**Exercise details**
Quote every line of the entries below word for word, leaving out the pictures.
··· Task input ···
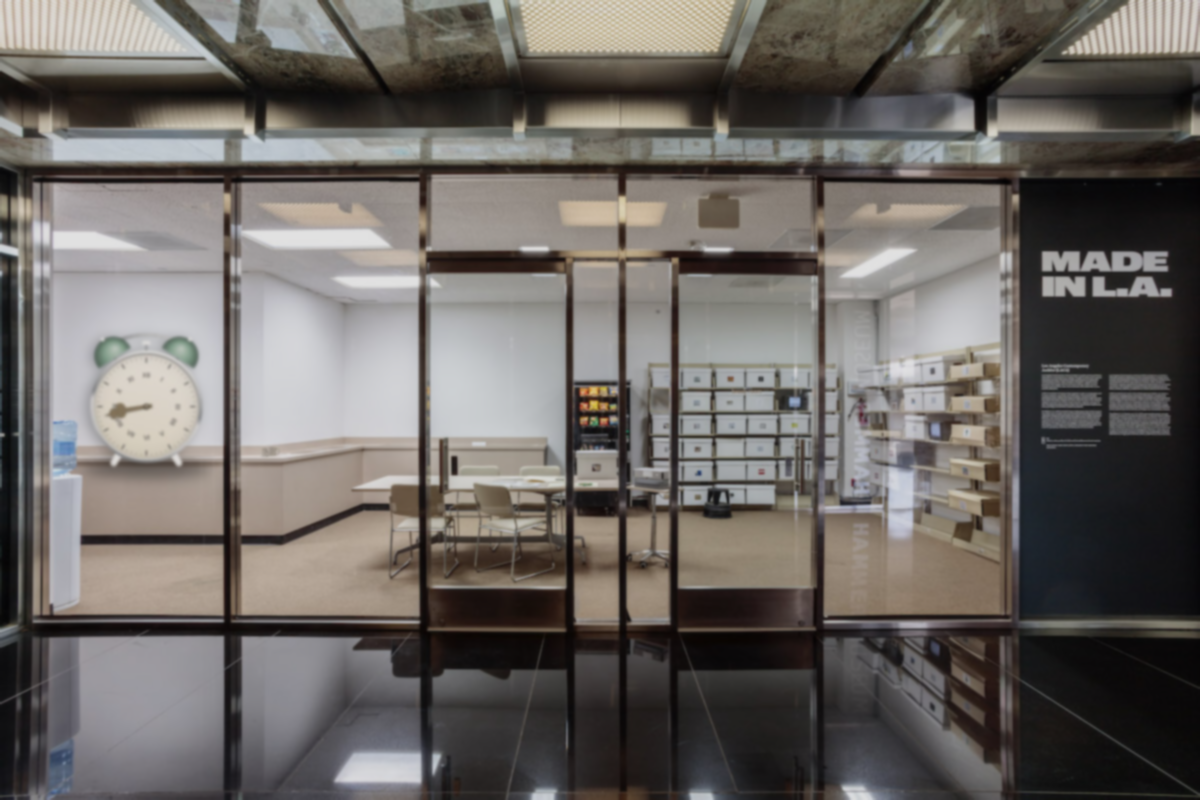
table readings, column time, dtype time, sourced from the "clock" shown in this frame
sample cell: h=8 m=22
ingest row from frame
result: h=8 m=43
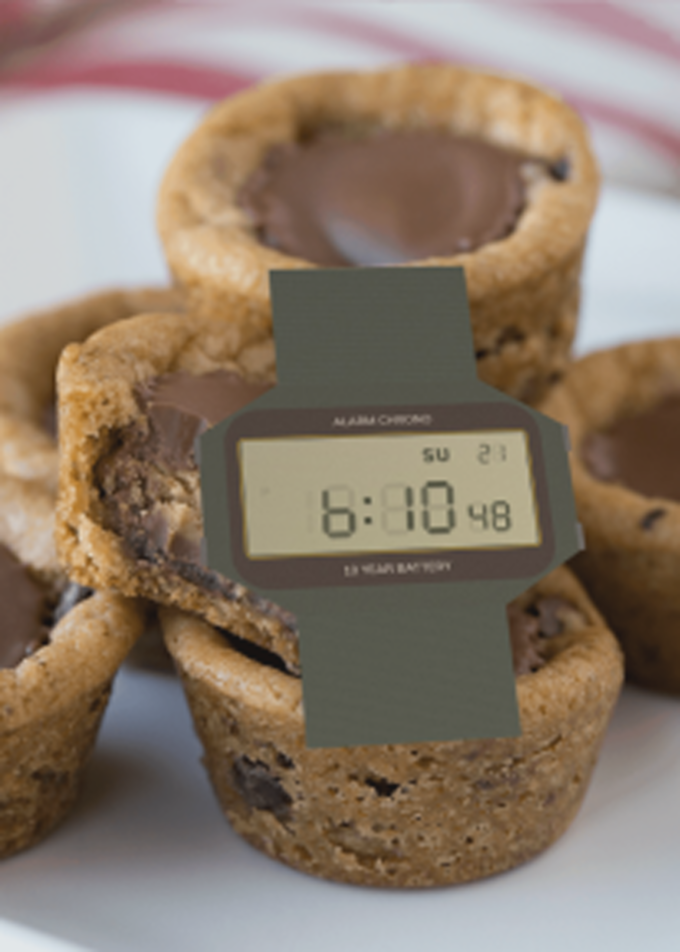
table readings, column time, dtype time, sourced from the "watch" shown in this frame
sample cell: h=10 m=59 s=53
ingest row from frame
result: h=6 m=10 s=48
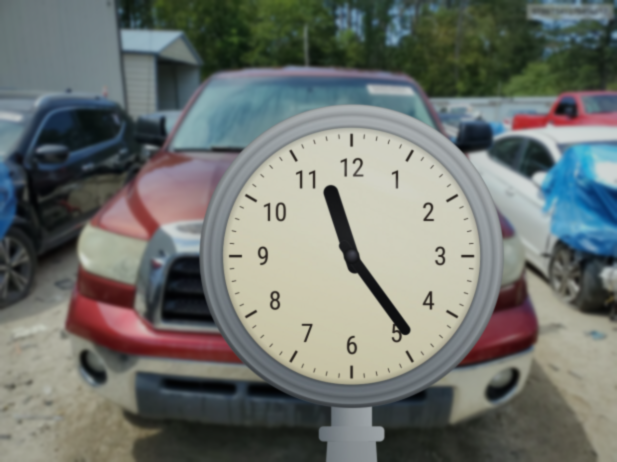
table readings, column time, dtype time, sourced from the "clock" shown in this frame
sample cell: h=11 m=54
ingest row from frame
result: h=11 m=24
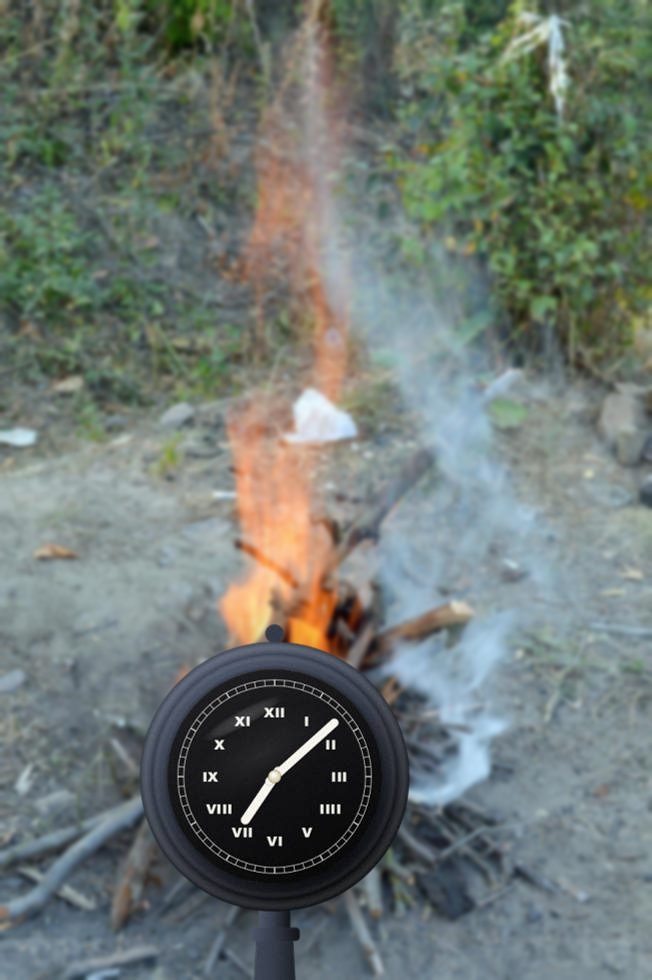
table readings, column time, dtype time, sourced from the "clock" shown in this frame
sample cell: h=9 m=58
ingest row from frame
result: h=7 m=8
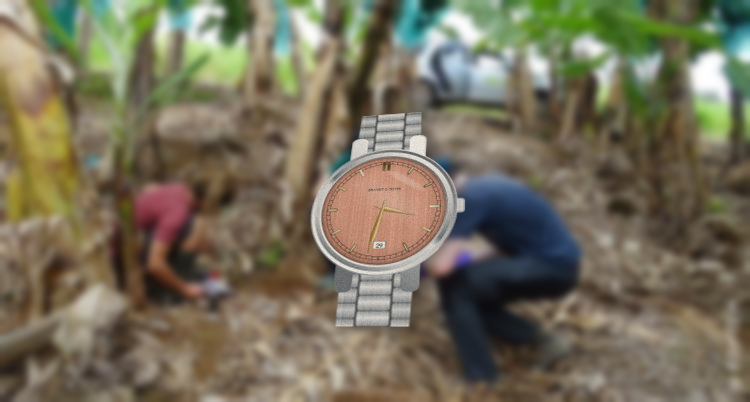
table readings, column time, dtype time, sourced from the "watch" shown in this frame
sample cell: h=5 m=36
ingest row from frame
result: h=3 m=32
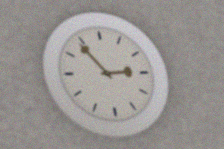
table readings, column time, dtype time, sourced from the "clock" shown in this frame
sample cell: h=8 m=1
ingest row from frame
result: h=2 m=54
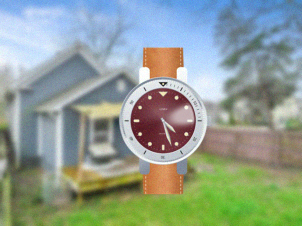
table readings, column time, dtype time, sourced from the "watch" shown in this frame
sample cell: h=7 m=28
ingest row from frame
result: h=4 m=27
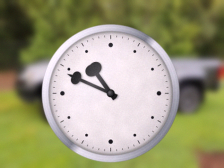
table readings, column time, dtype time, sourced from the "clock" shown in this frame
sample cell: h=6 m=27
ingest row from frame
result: h=10 m=49
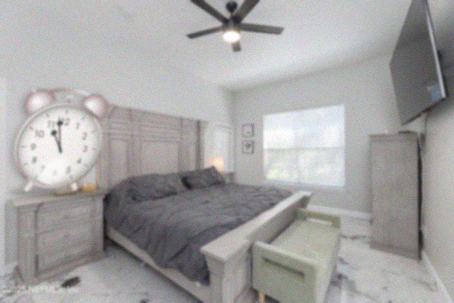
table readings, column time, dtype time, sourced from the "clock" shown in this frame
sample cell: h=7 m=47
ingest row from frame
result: h=10 m=58
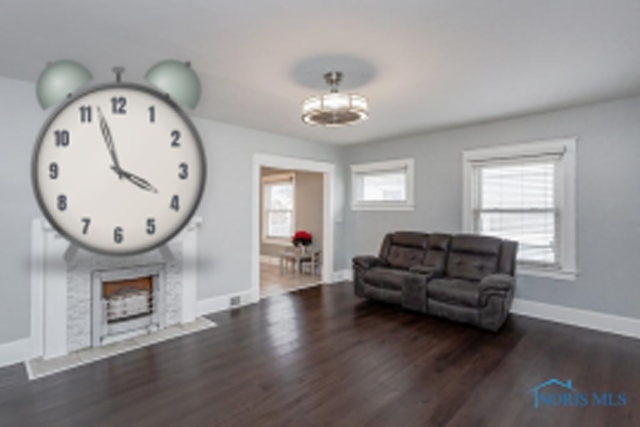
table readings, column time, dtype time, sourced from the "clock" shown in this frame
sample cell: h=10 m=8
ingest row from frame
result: h=3 m=57
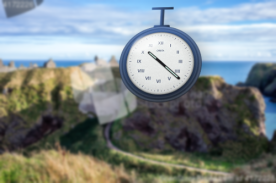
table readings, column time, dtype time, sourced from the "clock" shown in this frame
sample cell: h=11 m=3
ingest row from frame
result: h=10 m=22
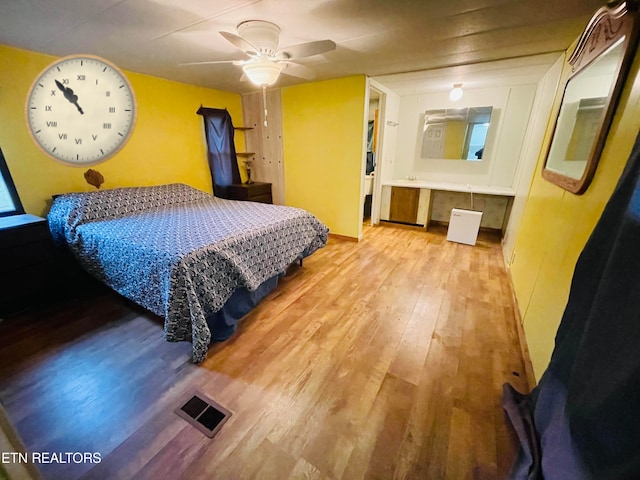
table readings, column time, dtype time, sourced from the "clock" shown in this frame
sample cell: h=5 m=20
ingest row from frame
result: h=10 m=53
···
**Written reply**
table readings, column time, dtype time, sourced from the "clock" shown in this frame
sample cell: h=8 m=22
ingest row from frame
result: h=8 m=43
table readings, column time, dtype time, sourced from the "watch" shown in this frame
sample cell: h=10 m=59 s=53
ingest row from frame
result: h=6 m=10 s=48
table readings, column time, dtype time, sourced from the "clock" shown in this frame
sample cell: h=11 m=54
ingest row from frame
result: h=11 m=24
table readings, column time, dtype time, sourced from the "clock" shown in this frame
sample cell: h=9 m=58
ingest row from frame
result: h=7 m=8
table readings, column time, dtype time, sourced from the "watch" shown in this frame
sample cell: h=5 m=36
ingest row from frame
result: h=3 m=32
table readings, column time, dtype time, sourced from the "clock" shown in this frame
sample cell: h=8 m=1
ingest row from frame
result: h=2 m=54
table readings, column time, dtype time, sourced from the "watch" shown in this frame
sample cell: h=7 m=28
ingest row from frame
result: h=4 m=27
table readings, column time, dtype time, sourced from the "clock" shown in this frame
sample cell: h=6 m=27
ingest row from frame
result: h=10 m=49
table readings, column time, dtype time, sourced from the "clock" shown in this frame
sample cell: h=7 m=47
ingest row from frame
result: h=10 m=58
table readings, column time, dtype time, sourced from the "clock" shown in this frame
sample cell: h=10 m=8
ingest row from frame
result: h=3 m=57
table readings, column time, dtype time, sourced from the "clock" shown in this frame
sample cell: h=11 m=3
ingest row from frame
result: h=10 m=22
table readings, column time, dtype time, sourced from the "clock" shown in this frame
sample cell: h=5 m=20
ingest row from frame
result: h=10 m=53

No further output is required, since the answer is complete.